*** Opening of Material for this exercise ***

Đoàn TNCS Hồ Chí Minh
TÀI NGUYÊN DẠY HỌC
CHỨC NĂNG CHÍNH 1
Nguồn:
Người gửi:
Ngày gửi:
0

*** Close of Material for this exercise ***

To do: Please reproduce every line of the items above word for word, in the same order.

Result below:
Đoàn TNCS Hồ Chí Minh
TÀI NGUYÊN DẠY HỌC
CHỨC NĂNG CHÍNH 1
Nguồn:
Người gửi:
Ngày gửi:
0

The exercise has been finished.